Emery Farm
- Industry: Farming
- Founded: 1655
- Headquarters: 135 Piscataqua Road, Durham, NH, United States
- Website: www.emeryfarm.com

= Emery Farm (Durham, New Hampshire) =

Historic family farm

Emery Farm is a continually owned family farm in the United States founded in 1655 by the Hills family and located in Durham, New Hampshire. During its history, the farm was used mainly for timber harvesting and for growing hay and grain that was sold locally for animal feed.

Two new additions to the farm have taken place since opening over 350 years ago. While the farm has functioned since 1655, the well known farm stand was established in the 1970s providing customers with local grown fruits and vegetables. In 2016, the new owner, family friend Holly Philbrick-Craig, added a new cafe to the stand. In 2019, the farm stand officially retired, and a new market and cafe was built in its place. The 2,800 square foot building sells local, fresh, and sustainable products including seasonal items such as pumpkins and Christmas trees and offers activities like apple picking.
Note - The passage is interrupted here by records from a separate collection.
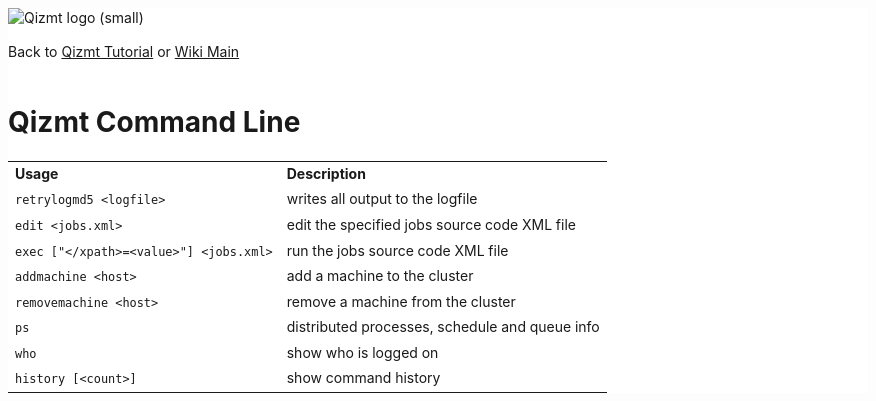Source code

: <a href='Hidden comment: Image:'></a><img src='http://qizmt.googlecode.com/svn/wiki/images/Qizmt_logo_small.png' alt='Qizmt logo (small)' />

Back to <a href='Hidden comment: Link:'></a>[Qizmt Tutorial](MySpaceQizmtTutorial.md) or <a href='Hidden comment: Link:'></a>[Wiki Main](Main.md)



# Qizmt Command Line #

<table>
<tr><td> <b>Usage</b> </td><td> <b>Description</b> </td></tr>

<tr valign='top'>
<td><div><code>retrylogmd5 &lt;logfile&gt;</code></div>
</td>
<td>writes all output to the logfile</td>
</tr>

<tr valign='top'>
<td><div><code>edit &lt;jobs.xml&gt;</code></div>
</td>
<td>edit the specified jobs source code XML file</td>
</tr>

<tr valign='top'>
<td><div><code>exec ["&lt;/xpath&gt;=&lt;value&gt;"] &lt;jobs.xml&gt;</code></div>
</td>
<td>run the jobs source code XML file</td>
</tr>

<tr valign='top'>
<td><div><code>addmachine &lt;host&gt;</code></div>
</td>
<td>add a machine to the cluster</td>
</tr>

<tr valign='top'>
<td><div><code>removemachine &lt;host&gt;</code></div>
</td>
<td>remove a machine from the cluster</td>
</tr>

<tr valign='top'>
<td><div><code>ps</code></div>
</td>
<td>distributed processes, schedule and queue info</td>
</tr>

<tr valign='top'>
<td><div><code>who</code></div>
</td>
<td>show who is logged on</td>
</tr>

<tr valign='top'>
<td><div><code>history [&lt;count&gt;]</code></div>
</td>
<td>show command history</td>
</tr>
Parts of the farm have been placed under conservation protection in stages. In 2006, 59 acres were protected north of Route 4 through conservation easements held with the Society for the Protection of New Hampshire Forests, including 48 acres of active farmland and an 11-acre adjacent woodland donation. In 2018, the Forest Society purchased an additional 36-acre conservation easement, protecting agricultural fields and pasture south of Route 4, about 1,700 feet of Route 4 frontage, and about 2,500 feet of tidal frontage along the Oyster River and Smith Creek.

In March 2017, Emery Farm workers fell victim to assault and robbery. 47-year-old Joshua Flynn, entered the farm stand and cafe, and attempted to rob the establishment after tying up some of the staff. Reports of kidnapping and sexual assault took place while the robbing continued, but police were called in time to arrest Flynn.

Emery Farm has a vast history of collaboration involving University of New Hampshire Horticulture students. Students learn from farming experience offered by Emery Farm year round. The experience helps students apply teachings to their own farm production on school property which provides fresh food to the universities dining halls.